Réunion avec les experts mandatés par S. Royal

     Le Peuple des Dunes de Batz à Bréhat (PDDBAB) a été reçu par deux membres du Conseil pour l'Environnement et le Développement Durable, mandatés par Madame la Ministre de l'Environnement, Ségolène Royal. 
     Représentaient l'association Y. Corbin, Ph. Soufflet et Y-M. Le Lay. Venant les derniers dans la suite des entretiens, la tâche de ces représentants consistait d'abord à éviter les redites des entretiens précédents, ensuite à apporter des éléments nouveaux. 
     En préambule, M. Lavarde, l'un des deux fonctionnaires de l'Environnement, s'est beaucoup interrogé...
...sur les besoins en sable calcaire de l'agriculture bretonne. PDDBAB a rappelé l'étude M. Aurousseau du conseil scientifique de Bretagne expliquant comment les excès de nitrate sur les terres, surtout sous la forme de lisiers, ramenaient du calcium par ruissellement à la mer. L'agriculture intensive participe d'un côté à l'acidification des terres contre laquelle, de l'autre, elle lutte par toujours plus de prélèvements de sable qui revient à la mer à cause de ses modes de cultures. Voilà qui relativise le principe même des extractions de sable coquillier. 
     PDDBAB a insisté sur des points de l'étude issue de l'état de référence fourni par la CAN. Seul élément nouveau pour eux, la présence sur le site d'extraction de la raie brunette, une espèce protégée trouvée à l'état de juvénile. Sur les lançons, et d'autres espèces, comme sur le panache de turbidité, ces fonctionnaires avaient déjà quasiment tout. PDDBAB a conclu ce chapitre en insistant sur le fait que l'on en savait assez pour ne plus continuer cette extraction et qu'ajouter des études était un moyen de différer la décision de suspension ou d'arrêt. C'était visiblement un discours nouveau qu'ils pouvaient entendre sur le fond, mais qui pour eux ne donnait aucun argument juridique pour cesser cette extraction. 
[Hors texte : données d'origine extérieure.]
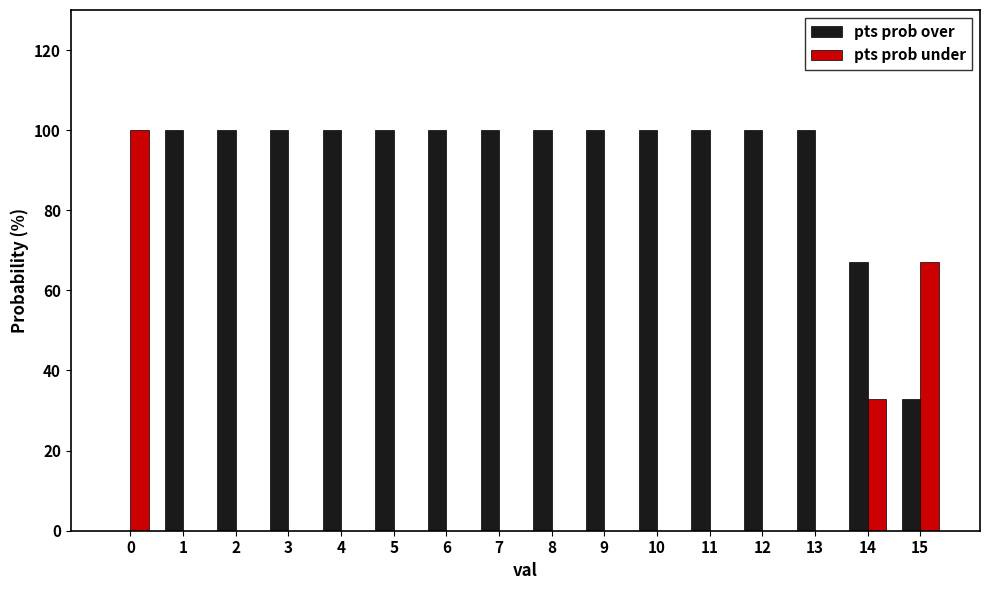

What is the total value across all series at 0?

100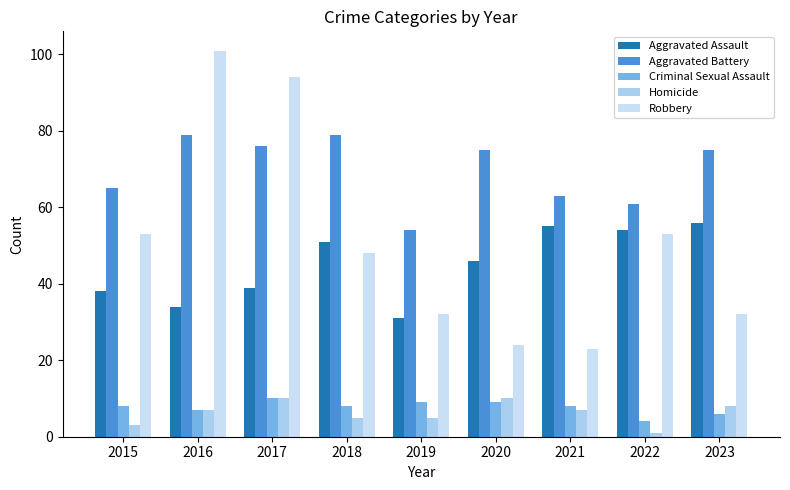

How many bars are there in total?

45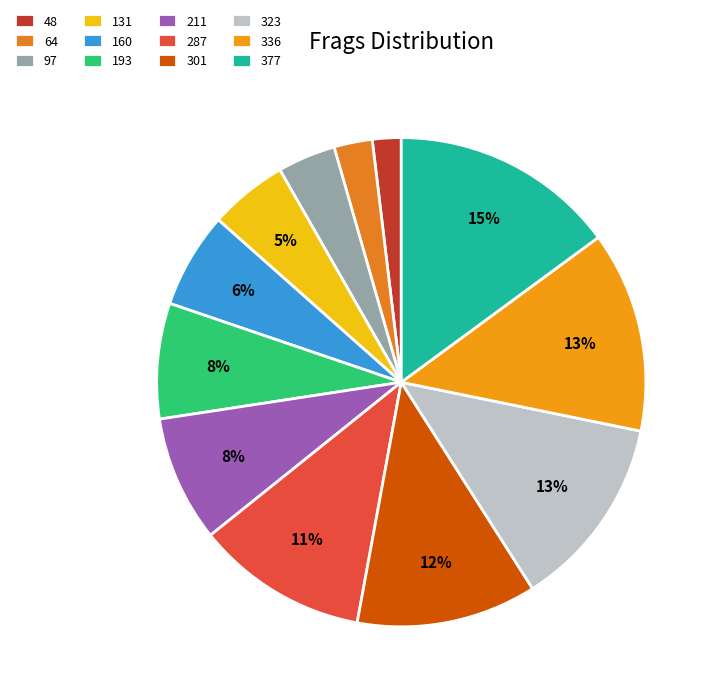

What is the largest slice in the pie chart?

377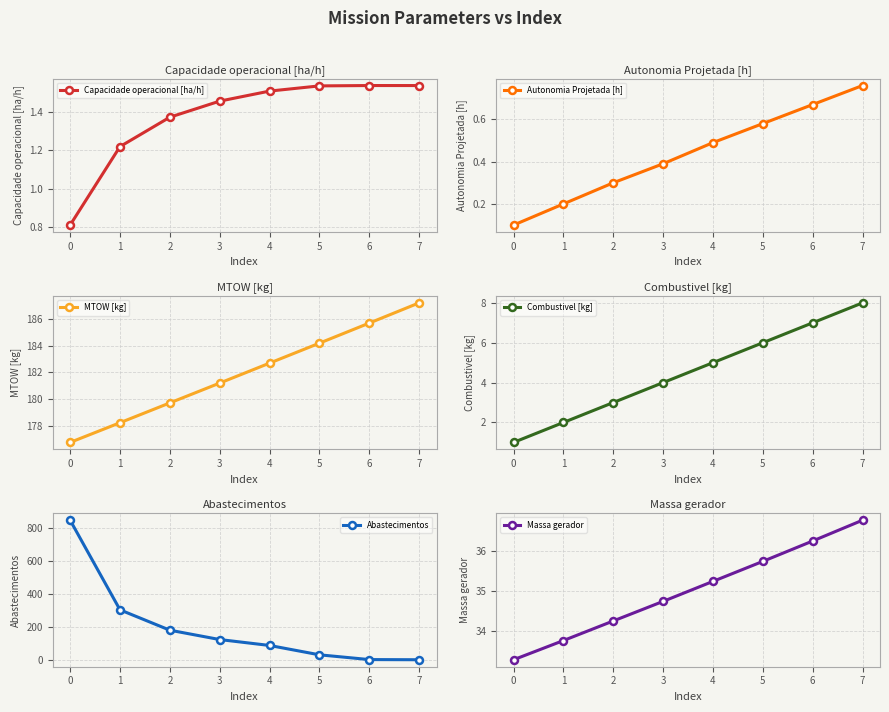

Where does the MTOW [kg] series first go above 182?

4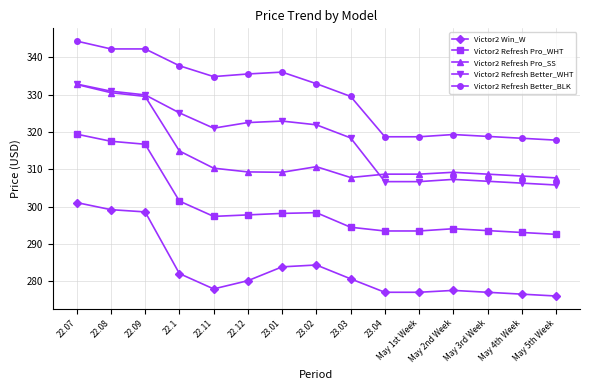

What is the minimum value for Victor2 Win_W?

276.1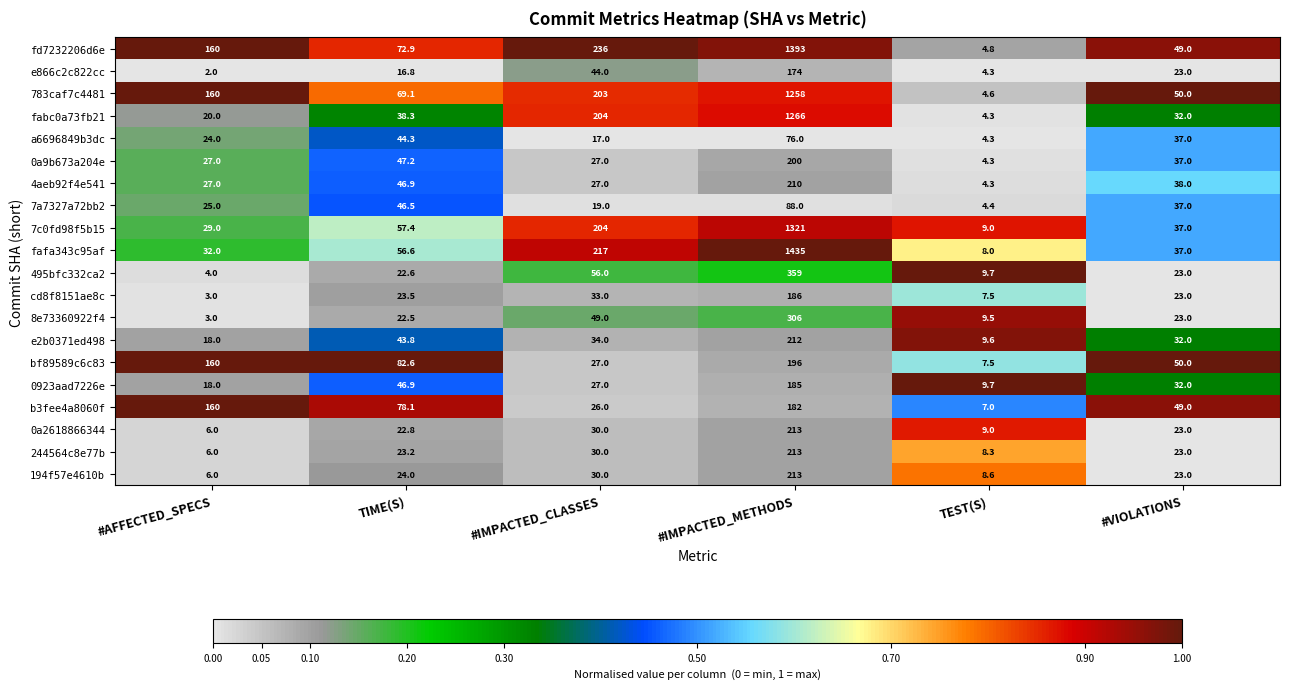

What is the difference between the maximum and minimum values in the 0923aad7226e series?

175.3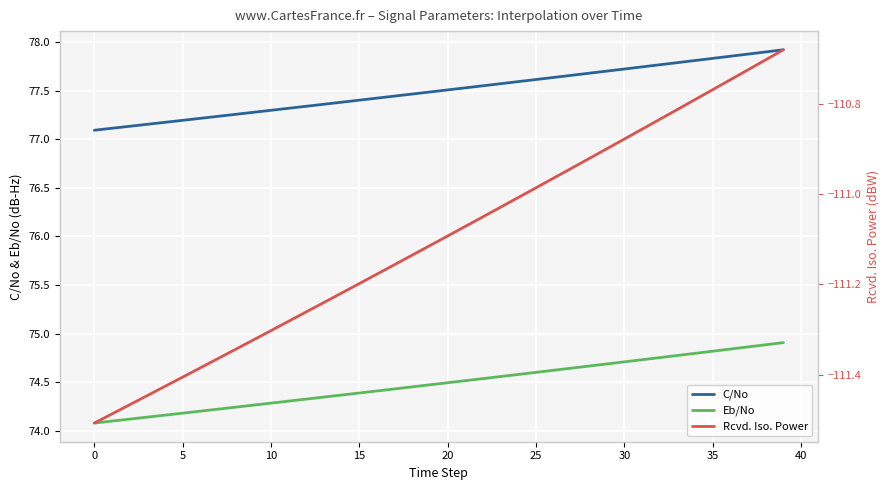

True or false: Eb/No and C/No intersect in this chart.

False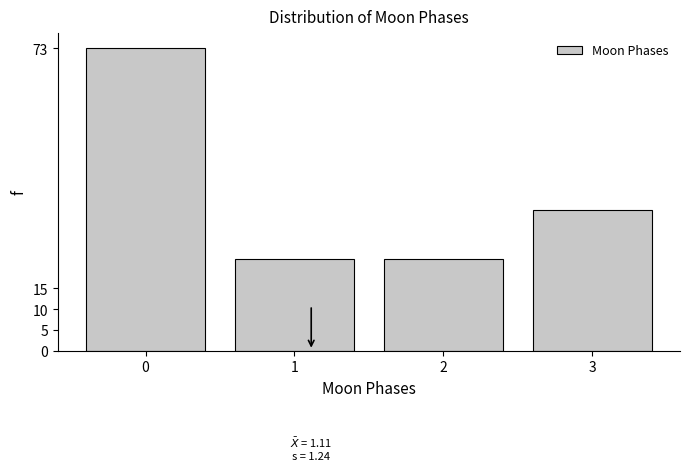

Reading left to right, what are all the values shown in this chart?

0=73	1=22	2=22	3=34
     Ils ont été sensibles au calendrier présenté par PDDBAB, faisant que le décret ainsi que les arrêtés préfectoraux d'ouverture de travaux avaient été pris avant l'établissement de l'état de référence. Ils ont soulevé à cette occasion la difficulté d'appliquer le code minier au domaine maritime. Pour autant dans l'état actuel des choses, ce calendrier n'a pour eux aucun caractère illégal. En effet, c'est le décret qui appelle l'état de référence. Et comme les arrêtés d'ouverture de travaux suivent le décret, l'état de référence est nécessairement biaisé par les extractions en cours. Il leur a été répondu par PDDBAB que puisque tel était le cas, il eût fallu attendre l'établissement complet de l'état de référence, soit deux à trois ans, avant de signer les ouvertures de travaux par les préfets 22 et 29. C'est visiblement l'argument qui a le plus porté, qu'ils n'avaient pas envisagé et qu'ils se sont empressés de noter. 
     Par ailleurs, il leur a été rappelé que l'agitation que PDDBAB a su initier, mener et amplifier est porteuse de soutiens mais aussi d'éventuelles récupérations. Le soutien à la cause par les élus est un atout de taille. Par contre ce combat contre l'extraction agrège beaucoup de mécontentements et derrière eux des groupuscules divers en mal de reconnaissance, aux motivations plus ou moins louables, pouvant être éloignées de notre objectif commun. Sachant que PDDBAB envisage d'autres manifestations s'il le faut, cette agitation est lourde de risques de troubles à l'ordre public, bien indépendamment de l'association. Ils ont convenu de la réalité de ce problème. 
     Enfin, ils ont clarifié nettement leur objectif et le champ d'intervention possible. Ils écartent d'emblée (procédures) toute possibilité de remise en cause du décret (qui attribue une concession minière), signé par le Premier Ministre et son ancien ministre de l'économie et de l'industrie. En revanche, ils ciblent les arrêtés préfectoraux en cherchant à voir comment ils respectent le Code de l'Environnement. Pour eux, puisqu'ils ont mission d'informer leur ministre de tutelle, il s'agit de seulement voir si l'arrêté préfectoral en cours qui s'arrête le 1er décembre peut être reconduit. Et s'il ne l'était pas, au nom de quelle argumentation juridique ? Ils font le calcul pragmatique de ne pas s'attaquer à la concession elle-même accordée par décret, mais à son application. Bref la concession courrait, mais l'extraction serait suspendue un temps, à nous de faire en sorte qu'elle soit suspendue à jamais ! 
PDDBAB par l'intermédiaire de ses représentants souligne la qualité, la franchise, et la chaleur même de ces entretiens. Espérons que nos attentes ne soient pas déçues.